*** THE RECORDS ***

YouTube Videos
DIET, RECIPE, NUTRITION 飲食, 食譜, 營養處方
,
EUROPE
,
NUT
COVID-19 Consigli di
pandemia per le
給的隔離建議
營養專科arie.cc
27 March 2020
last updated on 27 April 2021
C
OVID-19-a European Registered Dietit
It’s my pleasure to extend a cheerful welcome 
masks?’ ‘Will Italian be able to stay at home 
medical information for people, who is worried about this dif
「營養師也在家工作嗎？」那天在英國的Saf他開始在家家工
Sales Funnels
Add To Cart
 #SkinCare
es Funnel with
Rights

*** End of THE RECORDS ***
*** THE RECORDS ***

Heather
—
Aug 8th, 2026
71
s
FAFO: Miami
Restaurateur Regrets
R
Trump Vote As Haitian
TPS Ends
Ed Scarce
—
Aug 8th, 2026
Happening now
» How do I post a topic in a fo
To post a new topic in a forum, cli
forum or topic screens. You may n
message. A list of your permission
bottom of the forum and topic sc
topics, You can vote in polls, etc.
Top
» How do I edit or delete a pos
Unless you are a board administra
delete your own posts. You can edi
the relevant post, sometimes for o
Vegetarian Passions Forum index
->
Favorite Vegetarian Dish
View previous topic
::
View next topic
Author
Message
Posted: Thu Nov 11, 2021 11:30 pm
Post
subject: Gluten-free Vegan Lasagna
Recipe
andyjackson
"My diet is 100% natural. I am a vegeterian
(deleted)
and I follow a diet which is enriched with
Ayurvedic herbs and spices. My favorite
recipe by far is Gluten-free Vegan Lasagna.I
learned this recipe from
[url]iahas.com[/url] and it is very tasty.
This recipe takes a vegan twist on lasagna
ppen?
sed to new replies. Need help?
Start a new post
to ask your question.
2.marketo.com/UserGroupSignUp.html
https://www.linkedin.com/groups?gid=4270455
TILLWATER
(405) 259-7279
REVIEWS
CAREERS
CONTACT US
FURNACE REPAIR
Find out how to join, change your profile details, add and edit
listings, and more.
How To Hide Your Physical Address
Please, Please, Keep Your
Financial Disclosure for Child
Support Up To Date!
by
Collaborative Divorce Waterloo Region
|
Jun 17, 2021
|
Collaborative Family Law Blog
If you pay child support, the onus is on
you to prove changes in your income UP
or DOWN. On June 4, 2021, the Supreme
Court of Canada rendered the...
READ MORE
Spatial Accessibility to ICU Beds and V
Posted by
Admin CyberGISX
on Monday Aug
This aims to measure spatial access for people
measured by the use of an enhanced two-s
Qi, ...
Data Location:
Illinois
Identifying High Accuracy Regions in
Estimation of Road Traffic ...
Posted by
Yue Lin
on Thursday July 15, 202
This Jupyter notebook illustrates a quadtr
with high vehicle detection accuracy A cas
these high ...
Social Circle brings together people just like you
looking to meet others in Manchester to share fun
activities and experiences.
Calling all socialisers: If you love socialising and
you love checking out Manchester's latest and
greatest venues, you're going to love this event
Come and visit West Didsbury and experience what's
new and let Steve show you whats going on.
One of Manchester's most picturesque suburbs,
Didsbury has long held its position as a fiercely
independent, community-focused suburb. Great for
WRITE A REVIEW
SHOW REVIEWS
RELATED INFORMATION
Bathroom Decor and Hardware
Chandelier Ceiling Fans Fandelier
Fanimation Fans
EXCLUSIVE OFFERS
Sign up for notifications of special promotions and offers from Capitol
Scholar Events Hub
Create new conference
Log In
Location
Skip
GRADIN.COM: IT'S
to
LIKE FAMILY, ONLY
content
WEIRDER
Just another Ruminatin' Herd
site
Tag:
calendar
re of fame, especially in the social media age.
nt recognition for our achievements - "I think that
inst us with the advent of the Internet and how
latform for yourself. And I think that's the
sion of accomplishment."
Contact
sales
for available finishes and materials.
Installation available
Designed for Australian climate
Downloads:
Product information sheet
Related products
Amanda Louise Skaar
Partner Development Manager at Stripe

*** End of THE RECORDS ***
*** THE RECORDS ***

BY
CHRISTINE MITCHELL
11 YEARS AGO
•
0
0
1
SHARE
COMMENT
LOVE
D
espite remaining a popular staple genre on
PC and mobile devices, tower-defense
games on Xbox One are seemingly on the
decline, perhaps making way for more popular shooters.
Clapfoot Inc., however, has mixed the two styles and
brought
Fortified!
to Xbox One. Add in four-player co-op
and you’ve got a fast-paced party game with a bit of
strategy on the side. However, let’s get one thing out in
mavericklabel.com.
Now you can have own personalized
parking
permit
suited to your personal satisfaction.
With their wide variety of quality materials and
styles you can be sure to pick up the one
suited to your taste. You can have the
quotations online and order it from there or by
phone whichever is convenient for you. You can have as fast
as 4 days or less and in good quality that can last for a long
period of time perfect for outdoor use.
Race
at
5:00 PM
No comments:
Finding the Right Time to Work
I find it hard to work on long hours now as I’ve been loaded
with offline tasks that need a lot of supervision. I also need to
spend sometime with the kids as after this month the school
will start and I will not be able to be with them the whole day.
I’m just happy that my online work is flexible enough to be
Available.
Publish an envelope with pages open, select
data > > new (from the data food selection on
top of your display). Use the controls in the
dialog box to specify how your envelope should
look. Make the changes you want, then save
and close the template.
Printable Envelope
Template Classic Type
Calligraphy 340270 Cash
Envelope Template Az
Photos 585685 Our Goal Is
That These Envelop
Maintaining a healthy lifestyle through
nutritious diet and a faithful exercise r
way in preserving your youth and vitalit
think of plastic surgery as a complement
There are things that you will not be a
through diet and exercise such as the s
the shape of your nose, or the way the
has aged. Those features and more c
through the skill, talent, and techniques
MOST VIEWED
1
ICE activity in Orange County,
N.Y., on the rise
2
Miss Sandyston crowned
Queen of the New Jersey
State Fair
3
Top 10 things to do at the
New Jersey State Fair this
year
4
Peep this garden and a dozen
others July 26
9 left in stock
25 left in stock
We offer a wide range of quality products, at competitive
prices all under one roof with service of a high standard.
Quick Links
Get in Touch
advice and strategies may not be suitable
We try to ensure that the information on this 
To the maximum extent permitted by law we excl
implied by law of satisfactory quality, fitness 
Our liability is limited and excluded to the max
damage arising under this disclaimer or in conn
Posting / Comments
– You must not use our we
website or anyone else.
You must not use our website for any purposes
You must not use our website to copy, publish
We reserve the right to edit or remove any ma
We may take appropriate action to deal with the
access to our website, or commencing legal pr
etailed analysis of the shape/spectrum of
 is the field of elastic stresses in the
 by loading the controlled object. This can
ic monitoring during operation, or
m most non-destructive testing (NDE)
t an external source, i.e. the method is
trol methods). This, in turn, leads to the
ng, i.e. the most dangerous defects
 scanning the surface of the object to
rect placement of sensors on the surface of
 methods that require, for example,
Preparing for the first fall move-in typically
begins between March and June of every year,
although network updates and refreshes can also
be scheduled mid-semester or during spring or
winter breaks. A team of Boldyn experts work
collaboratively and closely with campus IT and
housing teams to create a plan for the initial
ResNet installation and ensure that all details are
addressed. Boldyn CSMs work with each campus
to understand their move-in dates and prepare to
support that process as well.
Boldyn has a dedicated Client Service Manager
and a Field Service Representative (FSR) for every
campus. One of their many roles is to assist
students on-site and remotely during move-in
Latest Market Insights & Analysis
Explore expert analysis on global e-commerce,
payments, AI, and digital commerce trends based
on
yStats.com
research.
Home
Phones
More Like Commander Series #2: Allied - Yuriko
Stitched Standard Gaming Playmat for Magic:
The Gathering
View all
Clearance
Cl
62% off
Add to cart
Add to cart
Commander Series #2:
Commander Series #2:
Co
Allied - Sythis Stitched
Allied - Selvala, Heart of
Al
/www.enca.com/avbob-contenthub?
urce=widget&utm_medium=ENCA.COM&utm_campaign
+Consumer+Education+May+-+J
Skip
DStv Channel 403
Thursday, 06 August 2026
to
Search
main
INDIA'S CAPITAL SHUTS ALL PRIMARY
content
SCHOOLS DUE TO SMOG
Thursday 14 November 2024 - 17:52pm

*** End of THE RECORDS ***

* JOB *
Collect every line of the rows that contains the string "their".

* RESULT FOR THIS EXERCISE *
With their wide variety of quality materials and
to understand their move-in dates and prepare to
campus. One of their many roles is to assist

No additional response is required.